Task statement: Copy the material below word for word, from its first line through the line containing "title Tracking Cost", inclusive.

=-=-=-=-=

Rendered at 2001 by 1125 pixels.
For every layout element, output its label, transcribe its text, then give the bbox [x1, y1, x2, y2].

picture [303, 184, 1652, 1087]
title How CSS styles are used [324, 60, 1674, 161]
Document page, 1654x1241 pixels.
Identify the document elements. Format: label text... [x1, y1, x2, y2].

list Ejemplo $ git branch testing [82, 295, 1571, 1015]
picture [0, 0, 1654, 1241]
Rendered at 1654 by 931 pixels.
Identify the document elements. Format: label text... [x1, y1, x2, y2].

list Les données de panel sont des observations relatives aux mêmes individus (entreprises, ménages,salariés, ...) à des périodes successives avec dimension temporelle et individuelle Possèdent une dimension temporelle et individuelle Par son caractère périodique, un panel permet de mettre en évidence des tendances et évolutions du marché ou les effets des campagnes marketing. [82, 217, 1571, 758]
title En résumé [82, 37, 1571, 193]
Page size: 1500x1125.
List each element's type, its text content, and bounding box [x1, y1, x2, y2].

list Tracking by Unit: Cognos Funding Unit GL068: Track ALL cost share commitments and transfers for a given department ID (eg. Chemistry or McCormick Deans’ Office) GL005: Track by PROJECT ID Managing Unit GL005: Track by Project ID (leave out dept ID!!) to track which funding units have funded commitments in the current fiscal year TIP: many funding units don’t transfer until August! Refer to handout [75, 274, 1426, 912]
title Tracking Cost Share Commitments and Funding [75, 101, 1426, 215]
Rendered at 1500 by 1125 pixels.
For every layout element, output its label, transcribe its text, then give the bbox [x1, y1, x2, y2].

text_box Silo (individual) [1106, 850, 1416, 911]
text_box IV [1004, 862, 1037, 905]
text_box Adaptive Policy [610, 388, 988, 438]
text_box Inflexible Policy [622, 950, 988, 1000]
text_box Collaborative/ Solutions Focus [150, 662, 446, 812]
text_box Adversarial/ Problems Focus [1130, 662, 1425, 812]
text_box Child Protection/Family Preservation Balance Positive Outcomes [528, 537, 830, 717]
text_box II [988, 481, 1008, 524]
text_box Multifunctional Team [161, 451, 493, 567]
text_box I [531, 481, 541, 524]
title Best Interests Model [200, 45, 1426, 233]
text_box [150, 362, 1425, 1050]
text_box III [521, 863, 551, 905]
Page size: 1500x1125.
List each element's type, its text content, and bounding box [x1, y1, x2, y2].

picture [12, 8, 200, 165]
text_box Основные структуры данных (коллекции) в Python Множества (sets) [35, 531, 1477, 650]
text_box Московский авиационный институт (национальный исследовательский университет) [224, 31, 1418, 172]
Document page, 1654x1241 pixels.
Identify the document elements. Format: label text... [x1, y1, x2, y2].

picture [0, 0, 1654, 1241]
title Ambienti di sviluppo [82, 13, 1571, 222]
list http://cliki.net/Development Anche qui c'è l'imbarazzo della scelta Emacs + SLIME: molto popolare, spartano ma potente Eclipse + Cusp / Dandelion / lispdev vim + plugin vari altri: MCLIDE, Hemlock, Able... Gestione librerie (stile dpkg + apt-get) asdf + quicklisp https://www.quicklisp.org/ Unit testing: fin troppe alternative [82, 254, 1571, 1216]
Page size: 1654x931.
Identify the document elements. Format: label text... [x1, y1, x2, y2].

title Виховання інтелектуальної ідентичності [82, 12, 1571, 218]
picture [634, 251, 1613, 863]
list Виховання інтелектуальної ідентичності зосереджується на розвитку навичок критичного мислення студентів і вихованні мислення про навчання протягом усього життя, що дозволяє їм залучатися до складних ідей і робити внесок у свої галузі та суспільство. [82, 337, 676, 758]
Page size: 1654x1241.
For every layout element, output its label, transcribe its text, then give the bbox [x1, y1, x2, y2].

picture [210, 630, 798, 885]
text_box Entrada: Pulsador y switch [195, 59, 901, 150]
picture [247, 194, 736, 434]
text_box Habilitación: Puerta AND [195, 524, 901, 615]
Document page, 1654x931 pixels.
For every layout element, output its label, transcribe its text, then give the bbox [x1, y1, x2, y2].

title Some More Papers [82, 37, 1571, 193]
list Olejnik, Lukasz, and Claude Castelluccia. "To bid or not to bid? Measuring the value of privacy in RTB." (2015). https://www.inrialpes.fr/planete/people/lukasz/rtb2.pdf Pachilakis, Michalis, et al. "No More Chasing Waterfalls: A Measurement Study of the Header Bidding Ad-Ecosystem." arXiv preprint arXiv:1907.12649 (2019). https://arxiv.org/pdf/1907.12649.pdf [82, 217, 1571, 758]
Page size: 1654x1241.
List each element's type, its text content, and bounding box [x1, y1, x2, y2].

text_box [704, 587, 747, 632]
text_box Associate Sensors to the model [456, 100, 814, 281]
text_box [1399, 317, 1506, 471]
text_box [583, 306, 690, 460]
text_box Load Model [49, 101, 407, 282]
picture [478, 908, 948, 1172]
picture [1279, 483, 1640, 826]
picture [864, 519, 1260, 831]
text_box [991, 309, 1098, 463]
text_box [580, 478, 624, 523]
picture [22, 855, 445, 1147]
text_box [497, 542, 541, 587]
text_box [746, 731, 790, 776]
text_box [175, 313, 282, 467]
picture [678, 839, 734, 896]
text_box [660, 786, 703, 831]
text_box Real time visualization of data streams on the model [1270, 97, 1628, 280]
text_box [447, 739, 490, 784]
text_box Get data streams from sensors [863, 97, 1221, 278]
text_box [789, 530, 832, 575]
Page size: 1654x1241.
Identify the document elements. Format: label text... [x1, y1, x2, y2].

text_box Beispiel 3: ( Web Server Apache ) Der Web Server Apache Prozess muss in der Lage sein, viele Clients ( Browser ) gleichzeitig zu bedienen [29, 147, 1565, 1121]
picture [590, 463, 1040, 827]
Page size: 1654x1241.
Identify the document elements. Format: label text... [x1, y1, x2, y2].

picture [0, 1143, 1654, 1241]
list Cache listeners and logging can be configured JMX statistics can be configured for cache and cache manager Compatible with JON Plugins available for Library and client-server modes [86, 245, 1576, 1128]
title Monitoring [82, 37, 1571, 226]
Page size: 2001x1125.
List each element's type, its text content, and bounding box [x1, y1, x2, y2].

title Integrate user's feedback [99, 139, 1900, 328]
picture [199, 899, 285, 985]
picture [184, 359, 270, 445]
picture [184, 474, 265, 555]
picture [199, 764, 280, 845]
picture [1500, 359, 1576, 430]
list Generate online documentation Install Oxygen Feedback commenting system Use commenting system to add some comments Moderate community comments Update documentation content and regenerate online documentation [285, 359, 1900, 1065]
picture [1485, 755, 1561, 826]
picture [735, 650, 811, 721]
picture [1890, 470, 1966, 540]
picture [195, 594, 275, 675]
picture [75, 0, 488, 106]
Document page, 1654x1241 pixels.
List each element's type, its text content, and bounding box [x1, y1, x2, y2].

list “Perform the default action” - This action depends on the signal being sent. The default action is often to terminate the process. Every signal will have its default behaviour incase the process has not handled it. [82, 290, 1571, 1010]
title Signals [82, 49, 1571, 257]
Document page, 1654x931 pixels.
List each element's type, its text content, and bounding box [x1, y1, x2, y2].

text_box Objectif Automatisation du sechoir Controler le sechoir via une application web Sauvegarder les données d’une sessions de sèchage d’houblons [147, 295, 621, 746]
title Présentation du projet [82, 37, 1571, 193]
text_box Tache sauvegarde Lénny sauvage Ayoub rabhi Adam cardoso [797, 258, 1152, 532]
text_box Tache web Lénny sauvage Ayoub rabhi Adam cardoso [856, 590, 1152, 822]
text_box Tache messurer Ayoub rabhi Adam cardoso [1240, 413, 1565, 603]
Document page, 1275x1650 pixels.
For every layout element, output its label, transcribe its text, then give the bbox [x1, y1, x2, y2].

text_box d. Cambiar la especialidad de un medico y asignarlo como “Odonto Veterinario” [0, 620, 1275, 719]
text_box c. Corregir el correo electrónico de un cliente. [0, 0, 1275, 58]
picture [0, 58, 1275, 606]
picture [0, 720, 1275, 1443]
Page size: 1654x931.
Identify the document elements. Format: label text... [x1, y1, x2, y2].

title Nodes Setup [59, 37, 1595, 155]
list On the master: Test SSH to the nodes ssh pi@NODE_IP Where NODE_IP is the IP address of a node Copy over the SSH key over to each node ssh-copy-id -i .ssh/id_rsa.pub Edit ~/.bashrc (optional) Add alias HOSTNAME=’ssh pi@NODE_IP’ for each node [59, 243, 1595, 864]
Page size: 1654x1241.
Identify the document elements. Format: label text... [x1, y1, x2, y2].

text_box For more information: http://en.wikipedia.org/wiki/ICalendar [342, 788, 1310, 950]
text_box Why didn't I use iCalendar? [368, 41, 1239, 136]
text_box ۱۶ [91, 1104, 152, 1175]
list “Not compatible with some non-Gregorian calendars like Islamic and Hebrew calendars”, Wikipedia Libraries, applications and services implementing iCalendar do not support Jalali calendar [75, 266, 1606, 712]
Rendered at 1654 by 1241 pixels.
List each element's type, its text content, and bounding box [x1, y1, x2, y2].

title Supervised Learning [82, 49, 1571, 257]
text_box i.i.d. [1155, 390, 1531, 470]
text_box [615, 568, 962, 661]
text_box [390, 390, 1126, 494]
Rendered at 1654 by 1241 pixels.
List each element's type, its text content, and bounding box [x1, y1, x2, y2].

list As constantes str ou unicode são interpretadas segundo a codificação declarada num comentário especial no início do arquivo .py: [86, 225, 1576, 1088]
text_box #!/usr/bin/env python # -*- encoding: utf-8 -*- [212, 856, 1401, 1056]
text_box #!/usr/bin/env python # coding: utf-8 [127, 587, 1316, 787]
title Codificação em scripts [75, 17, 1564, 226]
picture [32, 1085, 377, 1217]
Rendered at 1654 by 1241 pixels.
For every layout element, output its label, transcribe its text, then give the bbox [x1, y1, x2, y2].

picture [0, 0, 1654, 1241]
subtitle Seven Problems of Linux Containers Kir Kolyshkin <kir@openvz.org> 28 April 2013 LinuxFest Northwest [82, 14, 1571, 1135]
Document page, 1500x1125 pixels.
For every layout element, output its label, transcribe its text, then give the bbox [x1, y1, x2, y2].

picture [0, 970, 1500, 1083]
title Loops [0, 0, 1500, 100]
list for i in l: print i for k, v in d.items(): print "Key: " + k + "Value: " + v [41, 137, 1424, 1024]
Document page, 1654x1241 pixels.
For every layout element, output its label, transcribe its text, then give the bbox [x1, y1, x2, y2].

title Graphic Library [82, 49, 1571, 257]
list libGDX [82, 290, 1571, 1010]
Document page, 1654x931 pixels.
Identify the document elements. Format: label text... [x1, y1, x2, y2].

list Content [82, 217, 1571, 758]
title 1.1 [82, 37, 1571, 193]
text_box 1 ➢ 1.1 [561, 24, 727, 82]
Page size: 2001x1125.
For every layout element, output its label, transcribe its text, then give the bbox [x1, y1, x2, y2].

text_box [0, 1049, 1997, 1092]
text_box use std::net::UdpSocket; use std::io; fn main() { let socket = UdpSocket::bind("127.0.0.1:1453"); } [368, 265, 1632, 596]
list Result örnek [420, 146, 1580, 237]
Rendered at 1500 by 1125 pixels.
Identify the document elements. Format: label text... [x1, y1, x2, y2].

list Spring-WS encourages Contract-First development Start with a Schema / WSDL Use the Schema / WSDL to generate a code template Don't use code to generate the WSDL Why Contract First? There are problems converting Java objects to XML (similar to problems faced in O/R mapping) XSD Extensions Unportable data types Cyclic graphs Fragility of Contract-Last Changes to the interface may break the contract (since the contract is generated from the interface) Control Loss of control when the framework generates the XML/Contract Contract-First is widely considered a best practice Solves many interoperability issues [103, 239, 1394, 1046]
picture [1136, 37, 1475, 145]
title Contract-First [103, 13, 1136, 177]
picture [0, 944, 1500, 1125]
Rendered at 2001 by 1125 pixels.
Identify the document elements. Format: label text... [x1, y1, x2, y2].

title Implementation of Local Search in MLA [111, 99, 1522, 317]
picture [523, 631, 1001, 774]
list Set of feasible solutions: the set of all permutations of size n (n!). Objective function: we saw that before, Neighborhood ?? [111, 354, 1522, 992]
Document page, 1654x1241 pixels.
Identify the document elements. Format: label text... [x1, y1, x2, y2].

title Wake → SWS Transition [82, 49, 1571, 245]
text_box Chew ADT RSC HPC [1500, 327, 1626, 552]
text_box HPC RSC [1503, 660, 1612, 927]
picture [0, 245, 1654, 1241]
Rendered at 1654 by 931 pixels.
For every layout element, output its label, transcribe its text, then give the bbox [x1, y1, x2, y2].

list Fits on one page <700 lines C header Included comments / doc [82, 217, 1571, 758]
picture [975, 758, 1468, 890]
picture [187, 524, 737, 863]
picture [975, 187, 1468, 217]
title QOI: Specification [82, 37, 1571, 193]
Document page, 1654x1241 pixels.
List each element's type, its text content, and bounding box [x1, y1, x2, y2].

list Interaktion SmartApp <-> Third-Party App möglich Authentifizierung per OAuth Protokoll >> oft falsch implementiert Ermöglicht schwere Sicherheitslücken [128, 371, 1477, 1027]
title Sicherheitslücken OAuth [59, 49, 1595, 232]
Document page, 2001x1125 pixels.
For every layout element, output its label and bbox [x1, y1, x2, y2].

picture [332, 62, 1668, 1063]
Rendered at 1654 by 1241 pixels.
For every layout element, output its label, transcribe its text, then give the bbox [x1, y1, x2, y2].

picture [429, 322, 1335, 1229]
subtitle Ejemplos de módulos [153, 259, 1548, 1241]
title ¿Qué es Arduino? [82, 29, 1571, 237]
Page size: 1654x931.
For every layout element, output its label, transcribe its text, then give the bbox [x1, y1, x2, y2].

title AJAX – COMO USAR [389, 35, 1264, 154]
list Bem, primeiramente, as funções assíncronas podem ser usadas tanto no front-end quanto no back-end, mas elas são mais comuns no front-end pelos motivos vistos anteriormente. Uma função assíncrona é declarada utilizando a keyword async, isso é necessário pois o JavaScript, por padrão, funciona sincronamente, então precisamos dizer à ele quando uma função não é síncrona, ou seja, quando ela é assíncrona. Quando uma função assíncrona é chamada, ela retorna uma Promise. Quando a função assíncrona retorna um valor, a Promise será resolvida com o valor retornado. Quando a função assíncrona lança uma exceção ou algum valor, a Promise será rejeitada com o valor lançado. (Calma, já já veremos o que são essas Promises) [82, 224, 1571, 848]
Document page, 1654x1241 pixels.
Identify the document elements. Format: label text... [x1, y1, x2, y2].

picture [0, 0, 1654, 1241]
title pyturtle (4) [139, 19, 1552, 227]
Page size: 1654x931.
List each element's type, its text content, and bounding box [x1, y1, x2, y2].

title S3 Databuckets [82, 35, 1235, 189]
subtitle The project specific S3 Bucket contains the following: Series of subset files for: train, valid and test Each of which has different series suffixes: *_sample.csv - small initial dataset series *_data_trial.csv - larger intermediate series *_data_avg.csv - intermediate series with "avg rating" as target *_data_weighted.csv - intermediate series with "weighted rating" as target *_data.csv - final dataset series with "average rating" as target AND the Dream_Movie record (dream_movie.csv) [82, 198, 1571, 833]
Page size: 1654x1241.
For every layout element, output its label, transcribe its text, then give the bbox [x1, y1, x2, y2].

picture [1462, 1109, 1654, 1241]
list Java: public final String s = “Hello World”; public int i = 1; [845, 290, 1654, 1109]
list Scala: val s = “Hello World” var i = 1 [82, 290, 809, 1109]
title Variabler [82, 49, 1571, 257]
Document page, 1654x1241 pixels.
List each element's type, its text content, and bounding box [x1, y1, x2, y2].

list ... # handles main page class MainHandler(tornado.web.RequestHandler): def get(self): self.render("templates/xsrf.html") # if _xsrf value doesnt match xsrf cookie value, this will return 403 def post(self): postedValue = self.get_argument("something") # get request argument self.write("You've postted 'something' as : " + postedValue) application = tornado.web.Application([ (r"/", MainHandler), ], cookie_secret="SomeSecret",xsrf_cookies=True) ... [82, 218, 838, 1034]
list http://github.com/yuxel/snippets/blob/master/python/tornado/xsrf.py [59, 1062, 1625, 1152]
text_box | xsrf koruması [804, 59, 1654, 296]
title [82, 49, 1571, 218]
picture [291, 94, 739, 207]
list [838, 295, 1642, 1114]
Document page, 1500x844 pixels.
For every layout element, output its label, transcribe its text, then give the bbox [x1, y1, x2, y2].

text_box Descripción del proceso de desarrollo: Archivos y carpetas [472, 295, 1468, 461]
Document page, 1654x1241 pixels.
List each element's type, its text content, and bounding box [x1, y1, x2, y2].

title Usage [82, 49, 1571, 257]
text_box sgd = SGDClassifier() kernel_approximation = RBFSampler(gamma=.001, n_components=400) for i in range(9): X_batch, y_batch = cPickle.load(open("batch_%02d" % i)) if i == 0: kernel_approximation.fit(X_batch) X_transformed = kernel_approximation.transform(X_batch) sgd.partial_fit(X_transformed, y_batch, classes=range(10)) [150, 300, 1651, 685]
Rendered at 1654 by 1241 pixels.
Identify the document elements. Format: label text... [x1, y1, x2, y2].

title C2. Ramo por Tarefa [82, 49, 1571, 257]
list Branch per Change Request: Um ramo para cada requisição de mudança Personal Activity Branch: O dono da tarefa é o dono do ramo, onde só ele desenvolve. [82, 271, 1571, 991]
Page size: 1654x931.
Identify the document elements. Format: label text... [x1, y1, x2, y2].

=-=-=-=-=

Exercise result:
Rendered at 2001 by 1125 pixels.
For every layout element, output its label, transcribe its text, then give the bbox [x1, y1, x2, y2].

picture [303, 184, 1652, 1087]
title How CSS styles are used [324, 60, 1674, 161]
Document page, 1654x1241 pixels.
Identify the document elements. Format: label text... [x1, y1, x2, y2].

list Ejemplo $ git branch testing [82, 295, 1571, 1015]
picture [0, 0, 1654, 1241]
Rendered at 1654 by 931 pixels.
Identify the document elements. Format: label text... [x1, y1, x2, y2].

list Les données de panel sont des observations relatives aux mêmes individus (entreprises, ménages,salariés, ...) à des périodes successives avec dimension temporelle et individuelle Possèdent une dimension temporelle et individuelle Par son caractère périodique, un panel permet de mettre en évidence des tendances et évolutions du marché ou les effets des campagnes marketing. [82, 217, 1571, 758]
title En résumé [82, 37, 1571, 193]
Page size: 1500x1125.
List each element's type, its text content, and bounding box [x1, y1, x2, y2].

list Tracking by Unit: Cognos Funding Unit GL068: Track ALL cost share commitments and transfers for a given department ID (eg. Chemistry or McCormick Deans’ Office) GL005: Track by PROJECT ID Managing Unit GL005: Track by Project ID (leave out dept ID!!) to track which funding units have funded commitments in the current fiscal year TIP: many funding units don’t transfer until August! Refer to handout [75, 274, 1426, 912]
title Tracking Cost Share Commitments and Funding [75, 101, 1426, 215]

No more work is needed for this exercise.